Republicans obviously counter that if Democrats play the experience card, they'll play it against Obama. Yet the comparison is laughable. Senator Obama was major legislator in Illinois, president of the Harvard Law Review, a brilliant professor offered tenure at one of America's leading law schools, author of a critically acclaimed memoir, loads of articles and speeches on nuclear proliferation, Iraq, and other matters, has met with major world leaders and addressed huge crowds across the globe. Oh yeah. He just presided over a bruising 2-year political campaign in which he funded and managed an eight-figure 50-state political operation that overtook his party's presumptive nominee who began with every advantage.

It's Senator McCain, not Governor Palin, who deserves harsh criticism for the selection here. Governor Palin is the person she is, at the career stage she has thus far achieved.

Let's be real here. Senator McCain is 72 years old. Here is the 2004 actuarial table used by the Social Security system to estimate mortality among American males.

Age Annual mortality Rate Cumulative Mortality Rate for a 72-year-old
72 3.30% 3.30%
73 3.61% 6.79%
74 3.95% 10.47%
75 4.34% 14.36%
76 4.78% 18.45%
77 5.25% 22.73%
78 5.74% 27.16%
79 6.28% 31.74%

My friend Dan Bernoulli helped with the calculations here. The typical man of Senator McCain's age faces a one in seven chance of dying before finishing his term, and a 30 percent chance of not finishing out a second one. Senator McCain has put in a hard 72 years. He punched his ticket with 5 years in a POW camp, surviving bouts with cancer, plane crashes.

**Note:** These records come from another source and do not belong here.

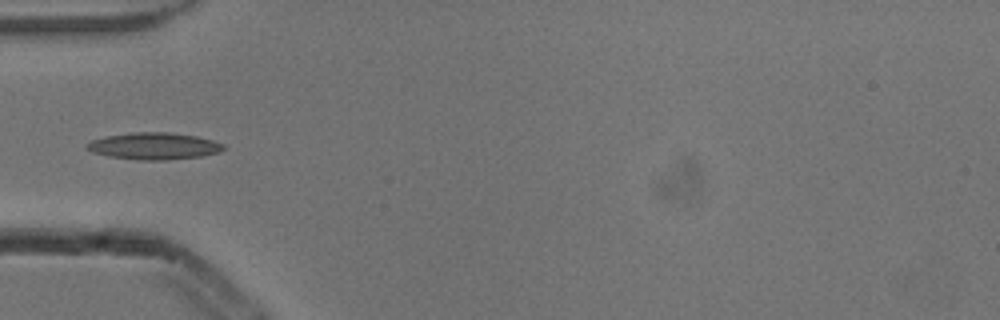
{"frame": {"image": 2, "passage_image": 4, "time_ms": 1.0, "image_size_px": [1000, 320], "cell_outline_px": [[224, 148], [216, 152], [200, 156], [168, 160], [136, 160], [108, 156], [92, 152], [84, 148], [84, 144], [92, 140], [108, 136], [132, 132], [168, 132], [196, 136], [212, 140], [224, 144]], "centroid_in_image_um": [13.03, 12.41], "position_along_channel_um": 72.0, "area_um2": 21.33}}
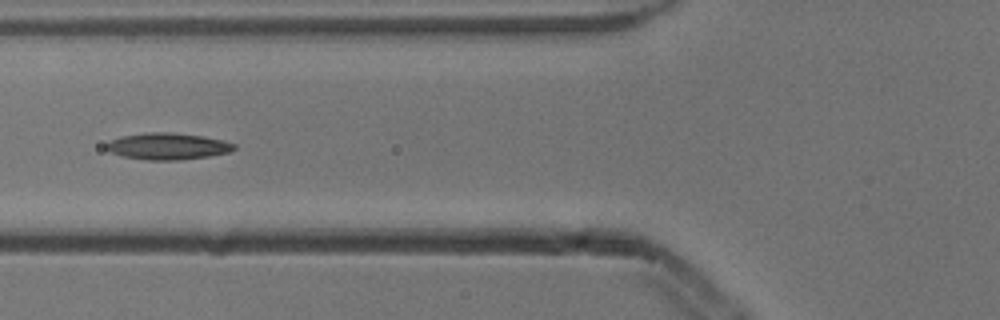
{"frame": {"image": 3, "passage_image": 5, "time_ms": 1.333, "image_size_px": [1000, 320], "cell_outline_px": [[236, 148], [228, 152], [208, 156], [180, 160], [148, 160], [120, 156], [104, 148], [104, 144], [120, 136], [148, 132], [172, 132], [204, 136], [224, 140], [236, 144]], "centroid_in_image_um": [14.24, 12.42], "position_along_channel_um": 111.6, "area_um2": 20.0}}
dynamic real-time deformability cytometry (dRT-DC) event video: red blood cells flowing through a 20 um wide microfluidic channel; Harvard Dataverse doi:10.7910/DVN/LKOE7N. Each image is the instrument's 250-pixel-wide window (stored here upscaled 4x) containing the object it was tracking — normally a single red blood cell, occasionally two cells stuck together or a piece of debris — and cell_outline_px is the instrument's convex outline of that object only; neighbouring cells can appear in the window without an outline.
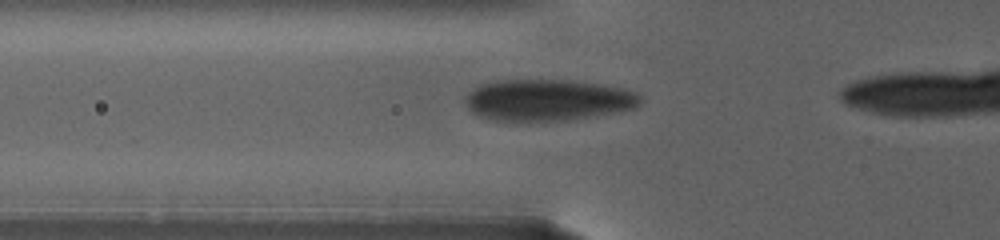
{"species": "human", "species_latin": "Homo sapiens", "temperature_condition": "warm", "stored_images_in_passage": 6, "segment_of_instrument_passage": [1, 2], "camera_frame_rate_fps": 3000, "um_per_image_px": 0.085, "donor": {"sex": "female"}, "frame": {"image": 1, "passage_image": 3, "time_ms": 2.333, "image_size_px": [1000, 240], "cell_outline_px": [[640, 104], [636, 108], [620, 112], [596, 116], [568, 120], [532, 124], [516, 124], [492, 120], [480, 116], [472, 112], [468, 108], [468, 96], [476, 88], [484, 84], [496, 80], [564, 80], [596, 84], [620, 88], [636, 92], [640, 96]], "centroid_in_image_um": [46.58, 8.57], "position_along_channel_um": 79.2, "area_um2": 42.95}}
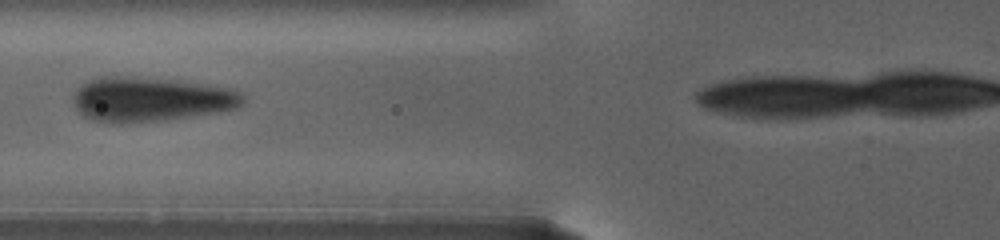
{"frame": {"image": 2, "passage_image": 4, "time_ms": 3.667, "image_size_px": [1000, 240], "cell_outline_px": [[244, 100], [236, 108], [216, 112], [164, 120], [120, 124], [88, 120], [80, 116], [76, 112], [76, 92], [88, 80], [100, 76], [132, 76], [180, 80], [228, 88], [240, 92], [244, 96]], "centroid_in_image_um": [12.76, 8.45], "position_along_channel_um": 113.0, "area_um2": 44.1}}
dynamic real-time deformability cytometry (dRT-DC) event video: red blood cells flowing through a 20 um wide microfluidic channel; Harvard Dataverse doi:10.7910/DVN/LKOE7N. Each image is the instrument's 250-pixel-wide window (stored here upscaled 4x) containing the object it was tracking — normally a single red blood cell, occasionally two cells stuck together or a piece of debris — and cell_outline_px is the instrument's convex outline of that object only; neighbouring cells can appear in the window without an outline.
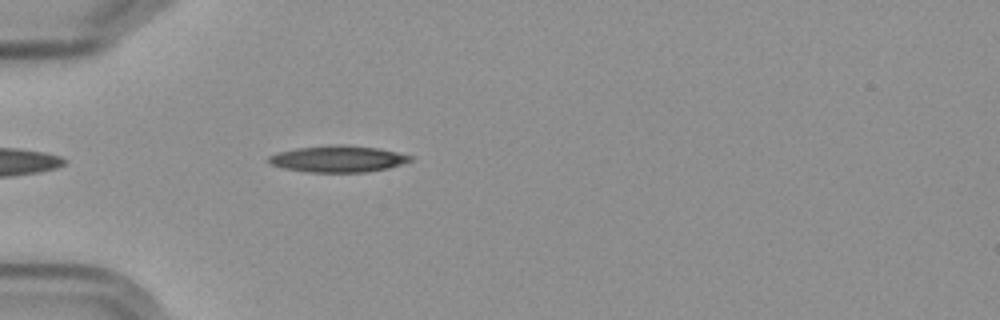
{"species": "Egyptian fruit bat (a non-hibernating species)", "species_latin": "Rousettus aegyptiacus", "temperature_condition": "cold", "stored_images_in_passage": 43, "camera_frame_rate_fps": 3000, "um_per_image_px": 0.085, "frame": {"image": 1, "passage_image": 4, "time_ms": 1.0, "image_size_px": [1000, 320], "cell_outline_px": [[412, 160], [404, 164], [388, 168], [368, 172], [304, 172], [284, 168], [272, 164], [268, 160], [268, 156], [280, 152], [296, 148], [340, 144], [376, 148], [396, 152], [412, 156]], "centroid_in_image_um": [28.75, 13.51], "position_along_channel_um": 56.3, "area_um2": 21.73}}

And this analysis just covers the probability of survival. That's a pretty low threshold of mental and physical vigor. Particularly past the mid-70s, the data become pretty discouraging. Ronald Reagan sets a discomfiting precedent. His letters and memoranda from the 1960s and 1970s reflect a capable and focused mind. (His political views were dreadful, but that is another story.) Pretty early in his presidency, people noticed that Reagan's mental and physical vigor were not what they once were, long before his sad departure into the twilight of Alzheimer's disease.

Given these precedents, some say that 72 is just too old to run for president. As I've written before, I am ambivalent about this one. There have been great Senators, Representatives, judges, for that matter professors who have accomplished terrific things at older ages than Senator McCain would be president.

I would have supported Ted Kennedy in a heads-up context with George W. Bush in 2004. Yet as Ted Kennedy's example shows us, a lifetime of service doesn't protect you against what can happen, what always eventually happens, to our bodies when we grow old. Of course if Ted Kennedy were president, we would be in the middle of a serious governing challenge given the serious brain cancer he now confronts.

I suspect the nation would have weathered the crisis because of one simple but crucial virtue Ted Kennedy brings to the table. For decades, he has hired, relied upon, and effectively managed a wonderful staff of talented aides and policy analysts who made him one of the best legislators in American history. Many senators are smarter and more eloquent than Senator Kennedy. Very few accomplished as much, in large part because few have delegated as well, or have modified their game as wisely over time. If Kennedy were an ailing President today, I suspect that Vice President Clinton or a Democrat of similar national stature Kennedy has worked with for years would be there to help or, God forbid, to succeed him. John McCain falls far short of this standard.

As our children or grandchildren get older, they look to us. They want to know how we navigate life's most basic reality. Senator McCain, in his selection of Governor Palin, is not showing them the way.